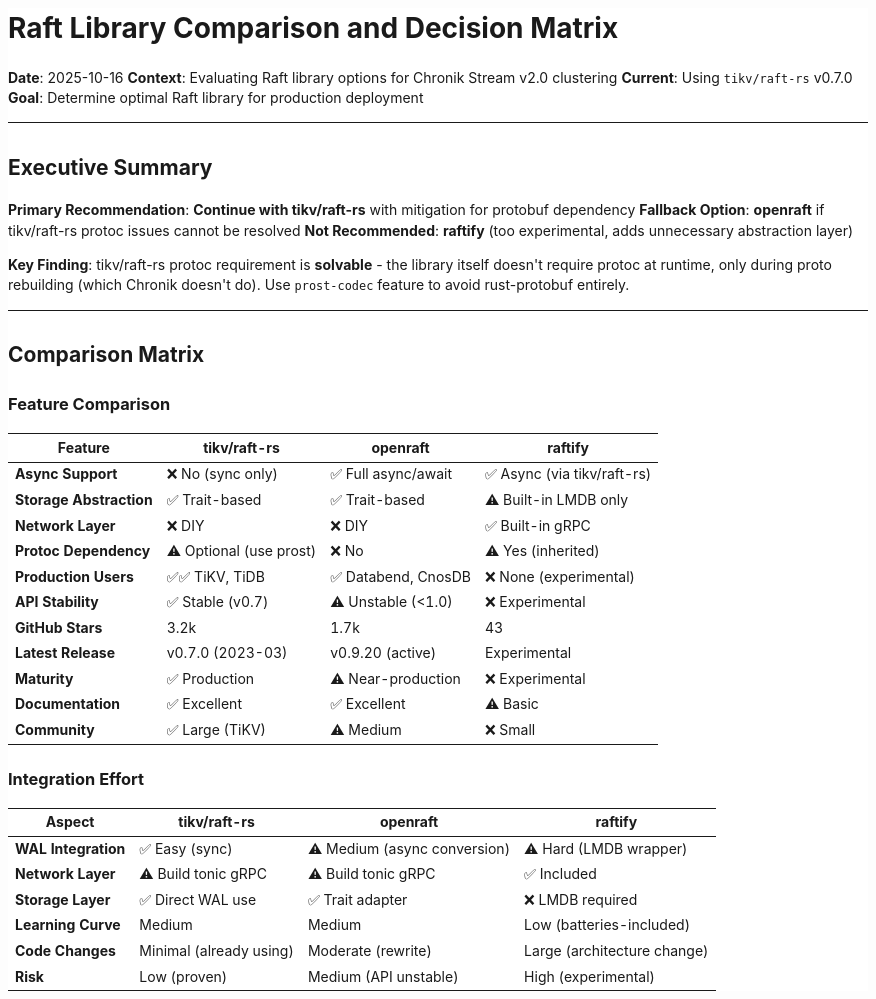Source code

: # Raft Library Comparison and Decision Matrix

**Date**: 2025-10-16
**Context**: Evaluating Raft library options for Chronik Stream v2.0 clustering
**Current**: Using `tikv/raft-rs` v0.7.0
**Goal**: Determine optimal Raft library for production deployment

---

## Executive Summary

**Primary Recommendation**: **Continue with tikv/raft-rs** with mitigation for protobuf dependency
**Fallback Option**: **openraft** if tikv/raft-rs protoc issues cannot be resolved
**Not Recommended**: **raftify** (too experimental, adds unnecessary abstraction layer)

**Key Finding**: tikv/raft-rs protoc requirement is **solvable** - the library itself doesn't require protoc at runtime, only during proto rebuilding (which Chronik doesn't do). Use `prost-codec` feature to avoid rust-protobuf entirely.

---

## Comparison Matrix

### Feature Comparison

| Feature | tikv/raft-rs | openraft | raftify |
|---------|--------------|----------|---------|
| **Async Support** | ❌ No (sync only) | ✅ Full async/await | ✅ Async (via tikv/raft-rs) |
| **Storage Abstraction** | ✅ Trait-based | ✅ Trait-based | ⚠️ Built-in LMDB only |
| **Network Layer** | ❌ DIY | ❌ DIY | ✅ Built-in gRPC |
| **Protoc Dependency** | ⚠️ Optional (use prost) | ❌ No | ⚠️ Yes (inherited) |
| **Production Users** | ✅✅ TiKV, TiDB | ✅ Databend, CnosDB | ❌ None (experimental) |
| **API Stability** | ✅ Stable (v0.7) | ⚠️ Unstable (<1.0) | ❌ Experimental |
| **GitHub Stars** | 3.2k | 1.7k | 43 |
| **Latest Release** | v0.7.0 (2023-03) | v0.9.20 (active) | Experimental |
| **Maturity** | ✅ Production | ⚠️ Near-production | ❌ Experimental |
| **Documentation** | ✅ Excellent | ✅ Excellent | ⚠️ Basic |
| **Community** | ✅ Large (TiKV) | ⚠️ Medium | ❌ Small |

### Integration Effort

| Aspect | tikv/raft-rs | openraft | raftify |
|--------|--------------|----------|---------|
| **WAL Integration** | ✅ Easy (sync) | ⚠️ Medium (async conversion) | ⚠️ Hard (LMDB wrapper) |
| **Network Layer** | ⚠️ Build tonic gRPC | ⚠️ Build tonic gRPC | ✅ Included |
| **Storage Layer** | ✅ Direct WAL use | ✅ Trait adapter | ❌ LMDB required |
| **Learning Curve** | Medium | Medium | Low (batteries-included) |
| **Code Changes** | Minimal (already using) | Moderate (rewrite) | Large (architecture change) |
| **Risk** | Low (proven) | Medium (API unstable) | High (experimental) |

------------------------------------------------

Exercise description: From the first line to the last, copy the listing above exactly, dropping all images.

Task output:
Source code

: # Raft Library Comparison and Decision Matrix

**Date**: 2025-10-16
**Context**: Evaluating Raft library options for Chronik Stream v2.0 clustering
**Current**: Using `tikv/raft-rs` v0.7.0
**Goal**: Determine optimal Raft library for production deployment

---

## Executive Summary

**Primary Recommendation**: **Continue with tikv/raft-rs** with mitigation for protobuf dependency
**Fallback Option**: **openraft** if tikv/raft-rs protoc issues cannot be resolved
**Not Recommended**: **raftify** (too experimental, adds unnecessary abstraction layer)

**Key Finding**: tikv/raft-rs protoc requirement is **solvable** - the library itself doesn't require protoc at runtime, only during proto rebuilding (which Chronik doesn't do). Use `prost-codec` feature to avoid rust-protobuf entirely.

---

## Comparison Matrix

### Feature Comparison

| Feature | tikv/raft-rs | openraft | raftify |
|---------|--------------|----------|---------|
| **Async Support** | ❌ No (sync only) | ✅ Full async/await | ✅ Async (via tikv/raft-rs) |
| **Storage Abstraction** | ✅ Trait-based | ✅ Trait-based | ⚠️ Built-in LMDB only |
| **Network Layer** | ❌ DIY | ❌ DIY | ✅ Built-in gRPC |
| **Protoc Dependency** | ⚠️ Optional (use prost) | ❌ No | ⚠️ Yes (inherited) |
| **Production Users** | ✅✅ TiKV, TiDB | ✅ Databend, CnosDB | ❌ None (experimental) |
| **API Stability** | ✅ Stable (v0.7) | ⚠️ Unstable (<1.0) | ❌ Experimental |
| **GitHub Stars** | 3.2k | 1.7k | 43 |
| **Latest Release** | v0.7.0 (2023-03) | v0.9.20 (active) | Experimental |
| **Maturity** | ✅ Production | ⚠️ Near-production | ❌ Experimental |
| **Documentation** | ✅ Excellent | ✅ Excellent | ⚠️ Basic |
| **Community** | ✅ Large (TiKV) | ⚠️ Medium | ❌ Small |

### Integration Effort

| Aspect | tikv/raft-rs | openraft | raftify |
|--------|--------------|----------|---------|
| **WAL Integration** | ✅ Easy (sync) | ⚠️ Medium (async conversion) | ⚠️ Hard (LMDB wrapper) |
| **Network Layer** | ⚠️ Build tonic gRPC | ⚠️ Build tonic gRPC | ✅ Included |
| **Storage Layer** | ✅ Direct WAL use | ✅ Trait adapter | ❌ LMDB required |
| **Learning Curve** | Medium | Medium | Low (batteries-included) |
| **Code Changes** | Minimal (already using) | Moderate (rewrite) | Large (architecture change) |
| **Risk** | Low (proven) | Medium (API unstable) | High (experimental) |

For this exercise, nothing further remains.